Nitrosoureas (for example, BCNU) cause nausea that starts about two hours after starting an infusion that may persist for 24–48 hours. Facial flushing or dizziness may occur during infusion which is rate dependent and resolves on stopping the drug. Bone marrow suppression occurs with almost all agents and is maximal 4–6 weeks after receiving the drug and usually settles by eight weeks. Risks of infection, bleeding, and tiredness are greatest around four weeks after treatment. Lung toxicity usually starts after a total dose of 1 g. A restrictive ventilatory defect is found and it is valuable to monitor vital capacity regularly in patients who receive > 1 g total dose. Renal function should also be monitored.
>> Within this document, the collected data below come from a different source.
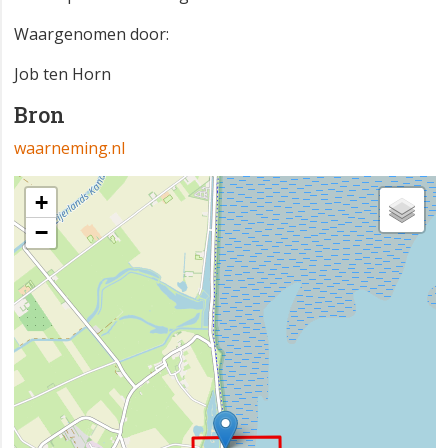
Waargenomen door:
Job ten Horn
Bron
waarneming.nl
+
−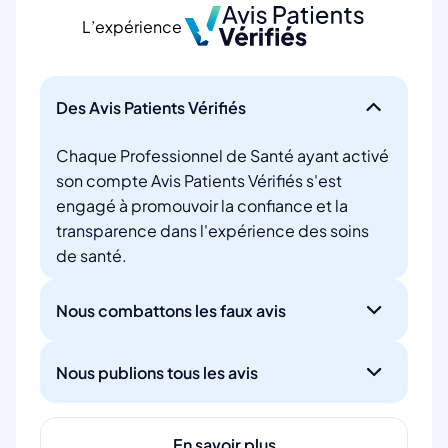
L’expérience
Des Avis Patients Vérifiés
Chaque Professionnel de Santé ayant activé
son compte Avis Patients Vérifiés s'est
engagé à promouvoir la confiance et la
transparence dans l'expérience des soins
de santé.
Nous combattons les faux avis
Nous publions tous les avis
En savoir plus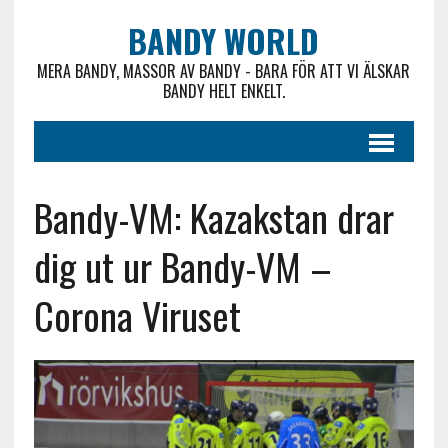
BANDY WORLD
MERA BANDY, MASSOR AV BANDY - BARA FÖR ATT VI ÄLSKAR
BANDY HELT ENKELT.
Bandy-VM: Kazakstan drar
dig ut ur Bandy-VM –
Corona Viruset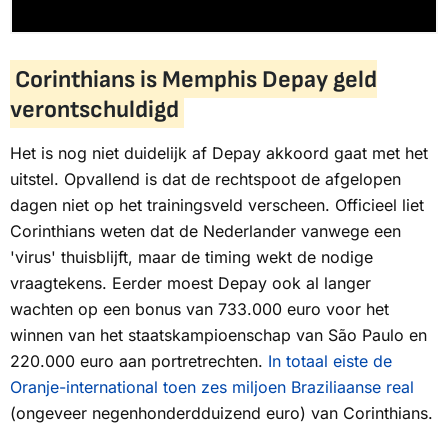
Corinthians is Memphis Depay geld
verontschuldigd
Het is nog niet duidelijk af Depay akkoord gaat met het
uitstel. Opvallend is dat de rechtspoot de afgelopen
dagen niet op het trainingsveld verscheen. Officieel liet
Corinthians weten dat de Nederlander vanwege een
'virus' thuisblijft, maar de timing wekt de nodige
vraagtekens. Eerder moest Depay ook al langer
wachten op een bonus van 733.000 euro voor het
winnen van het staatskampioenschap van São Paulo en
220.000 euro aan portretrechten.
In totaal eiste de
Oranje-international toen zes miljoen Braziliaanse real
(ongeveer negenhonderdduizend euro) van Corinthians.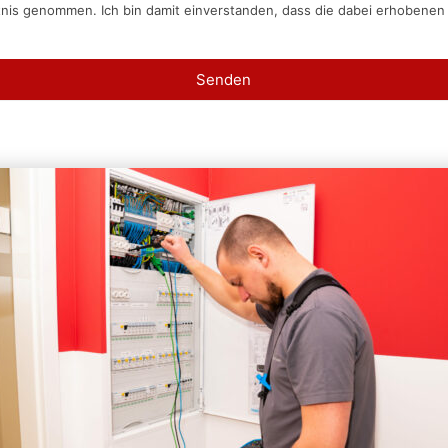
tnis genommen. Ich bin damit einverstanden, dass die dabei erhobene
Senden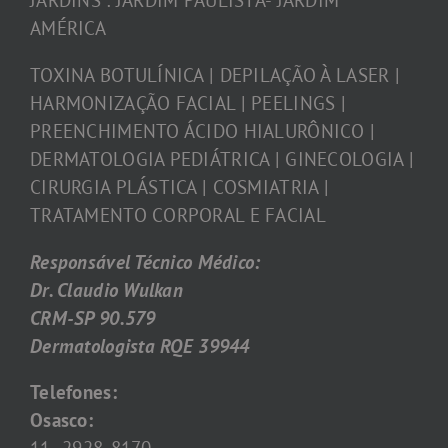
JARDINS : JARDIM PAULISTA- JARDIM
AMÉRICA
TOXINA BOTULÍNICA | DEPILAÇÃO À LASER |
HARMONIZAÇÃO FACIAL | PEELINGS |
PREENCHIMENTO ÁCIDO HIALURÔNICO |
DERMATOLOGIA PEDIÁTRICA | GINECOLOGIA |
CIRURGIA PLÁSTICA | COSMIATRIA |
TRATAMENTO CORPORAL E FACIAL
Responsável Técnico Médico:
Dr. Claudio Wulkan
CRM-SP 90.579
Dermatologista RQE 39944
Telefones:
Osasco: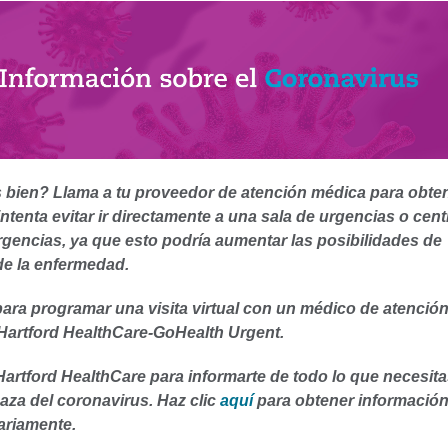
s bien? Llama a tu proveedor de atención médica para obte
intenta evitar ir directamente a una sala de urgencias o cent
rgencias, ya que esto podría aumentar las posibilidades de
e la enfermedad.
para programar una visita virtual con un médico de atenció
Hartford HealthCare-GoHealth Urgent.
artford HealthCare para informarte de todo lo que necesit
aza del coronavirus. Haz clic
aquí
para obtener informació
ariamente.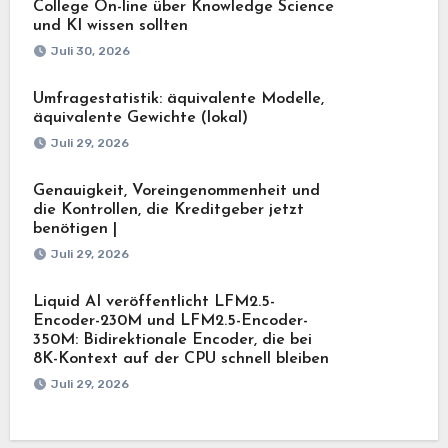
College On-line über Knowledge Science
und KI wissen sollten
Juli 30, 2026
Umfragestatistik: äquivalente Modelle,
äquivalente Gewichte (lokal)
Juli 29, 2026
Genauigkeit, Voreingenommenheit und
die Kontrollen, die Kreditgeber jetzt
benötigen |
Juli 29, 2026
Liquid AI veröffentlicht LFM2.5-
Encoder-230M und LFM2.5-Encoder-
350M: Bidirektionale Encoder, die bei
8K-Kontext auf der CPU schnell bleiben
Juli 29, 2026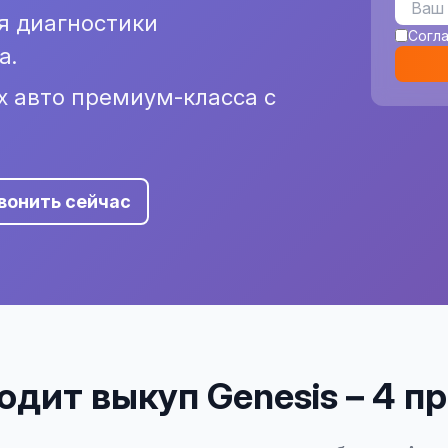
я диагностики
Согл
а.
х авто премиум-класса с
вонить сейчас
одит выкуп Genesis – 4 п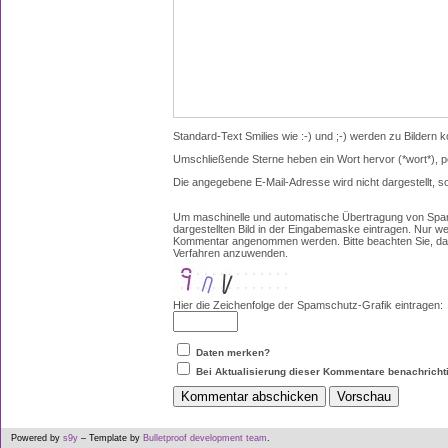
Standard-Text Smilies wie :-) und ;-) werden zu Bildern ko
Umschließende Sterne heben ein Wort hervor (*wort*), p
Die angegebene E-Mail-Adresse wird nicht dargestellt, s
Um maschinelle und automatische Übertragung von Spam
dargestellten Bild in der Eingabemaske eintragen. Nur w
Kommentar angenommen werden. Bitte beachten Sie, das
Verfahren anzuwenden.
Hier die Zeichenfolge der Spamschutz-Grafik eintragen:
Daten merken?
Bei Aktualisierung dieser Kommentare benachricht
Powered by
s9y
– Template by
Bulletproof development team
.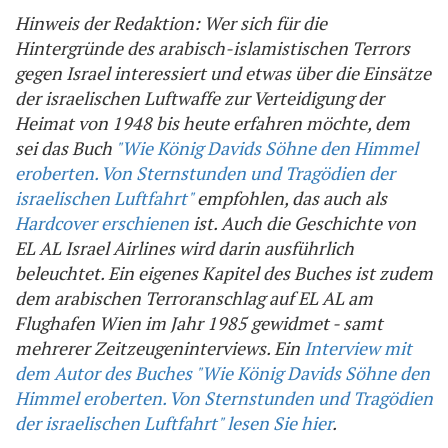
Hinweis der Redaktion: Wer sich für die
Hintergründe des arabisch-islamistischen Terrors
gegen Israel interessiert und etwas über die Einsätze
der israelischen Luftwaffe zur Verteidigung der
Heimat von 1948 bis heute erfahren möchte, dem
sei das Buch
"Wie König Davids Söhne den Himmel
eroberten. Von Sternstunden und Tragödien der
israelischen Luftfahrt"
empfohlen, das auch als
Hardcover erschienen
ist. Auch die Geschichte von
EL AL Israel Airlines wird darin ausführlich
beleuchtet. Ein eigenes Kapitel des Buches ist zudem
dem arabischen Terroranschlag auf EL AL am
Flughafen Wien im Jahr 1985 gewidmet - samt
mehrerer Zeitzeugeninterviews. Ein
Interview mit
dem Autor des Buches "Wie König Davids Söhne den
Himmel eroberten. Von Sternstunden und Tragödien
der israelischen Luftfahrt" lesen Sie hier
.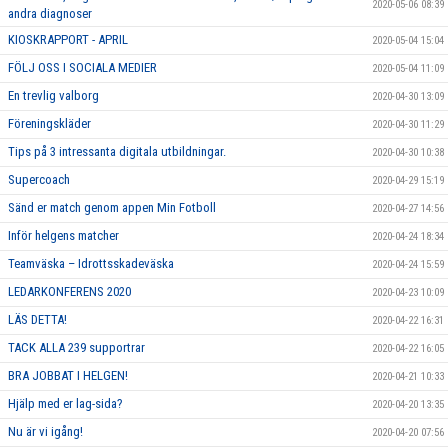
2020-05-06 08:39
andra diagnoser
KIOSKRAPPORT - APRIL
2020-05-04 15:04
FÖLJ OSS I SOCIALA MEDIER
2020-05-04 11:09
En trevlig valborg
2020-04-30 13:09
Föreningskläder
2020-04-30 11:29
Tips på 3 intressanta digitala utbildningar.
2020-04-30 10:38
Supercoach
2020-04-29 15:19
Sänd er match genom appen Min Fotboll
2020-04-27 14:56
Inför helgens matcher
2020-04-24 18:34
Teamväska – Idrottsskadeväska
2020-04-24 15:59
LEDARKONFERENS 2020
2020-04-23 10:09
LÄS DETTA!
2020-04-22 16:31
TACK ALLA 239 supportrar
2020-04-22 16:05
BRA JOBBAT I HELGEN!
2020-04-21 10:33
Hjälp med er lag-sida?
2020-04-20 13:35
Nu är vi igång!
2020-04-20 07:56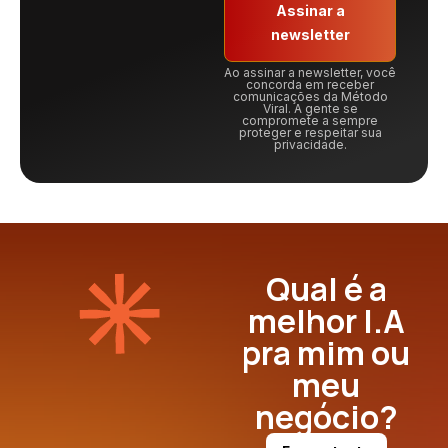
Assinar a
newsletter
Ao assinar a newsletter, você
concorda em receber
comunicações da Método
Viral. A gente se
compromete a sempre
proteger e respeitar sua
privacidade.
Qual é a
melhor I.A
pra mim ou
meu
negócio?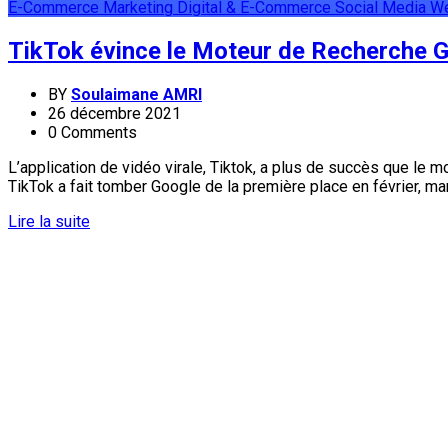
E-Commerce
Marketing Digital & E-Commerce
Social Media
W
TikTok évince le Moteur de Recherche G
BY
Soulaimane AMRI
26 décembre 2021
0 Comments
L’application de vidéo virale, Tiktok, a plus de succès que le
TikTok a fait tomber Google de la première place en février, mar
Lire la suite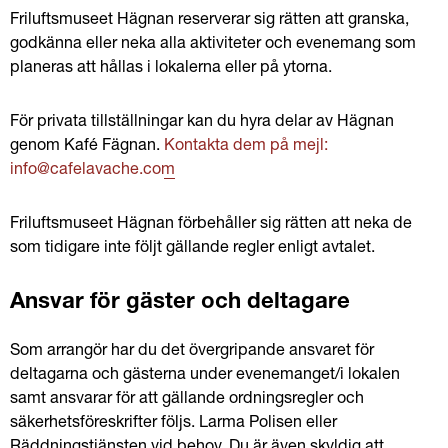
Friluftsmuseet Hägnan reserverar sig rätten att granska, 
godkänna eller neka alla aktiviteter och evenemang som 
planeras att hållas i lokalerna eller på ytorna.
För privata tillställningar kan du hyra delar av Hägnan 
genom Kafé Fägnan. 
Kontakta dem på mejl: 
info@cafelavache.com
Friluftsmuseet Hägnan förbehåller sig rätten att neka de 
som tidigare inte följt gällande regler enligt avtalet.
Ansvar för gäster och deltagare
Som arrangör har du det övergripande ansvaret för 
deltagarna och gästerna under evenemanget/i lokalen 
samt ansvarar för att gällande ordningsregler och 
säkerhetsföreskrifter följs. Larma Polisen eller 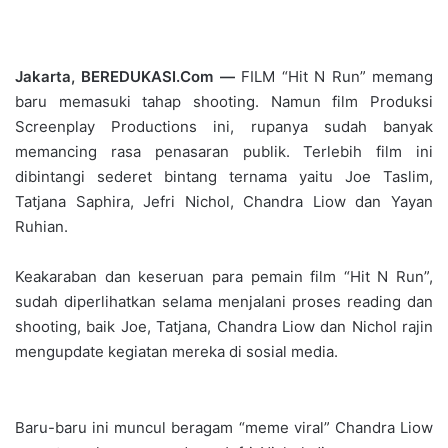
Jakarta, BEREDUKASI.Com —
FILM “Hit N Run” memang
baru memasuki tahap shooting. Namun film Produksi
Screenplay Productions ini, rupanya sudah banyak
memancing rasa penasaran publik. Terlebih film ini
dibintangi sederet bintang ternama yaitu Joe Taslim,
Tatjana Saphira, Jefri Nichol, Chandra Liow dan Yayan
Ruhian.
Keakaraban dan keseruan para pemain film “Hit N Run”,
sudah diperlihatkan selama menjalani proses reading dan
shooting, baik Joe, Tatjana, Chandra Liow dan Nichol rajin
mengupdate kegiatan mereka di sosial media.
Baru-baru ini muncul beragam “meme viral” Chandra Liow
Procarbazine causes haematological and gastrointestinal symptoms, but in addition can cause flu like symptoms, rash, and neurological symptoms (ataxia, headaches, paraesthesia, dizziness). Procarbazine can cause hypertensive crisis and severe gastrointestinal symptoms if given with antidepressants, alcohol, or tyramine rich foods (for example, cheese, bananas). Vincristine causes neurotoxicity (neuropathy, myopathy, and autonomic disturbance), gastrointestinal symptoms, and sometimes alopecia. Haematological toxicity is mild. Cisplatinum derivatives cause neurotoxicity (peripheral neuropathy and deafness), renal toxicity, and bone marrow suppression. Temozolomide can cause marrow suppression but the side effect profile is better than oral procarbazine. High dose cytosine arabinoside and 5 fluorouracil can cause reversible cerebellar ataxia, in addition to bone marrow suppression and gastrointestinal and liver toxicity. Alopecia and infertility can occur with any drugs.

Coming to terms with diagnosis can be eased by accurate, understandable, medical information about the disease and its treatment options. This is best done by a doctor/specialist nurse experienced in managing patients with brain tumours.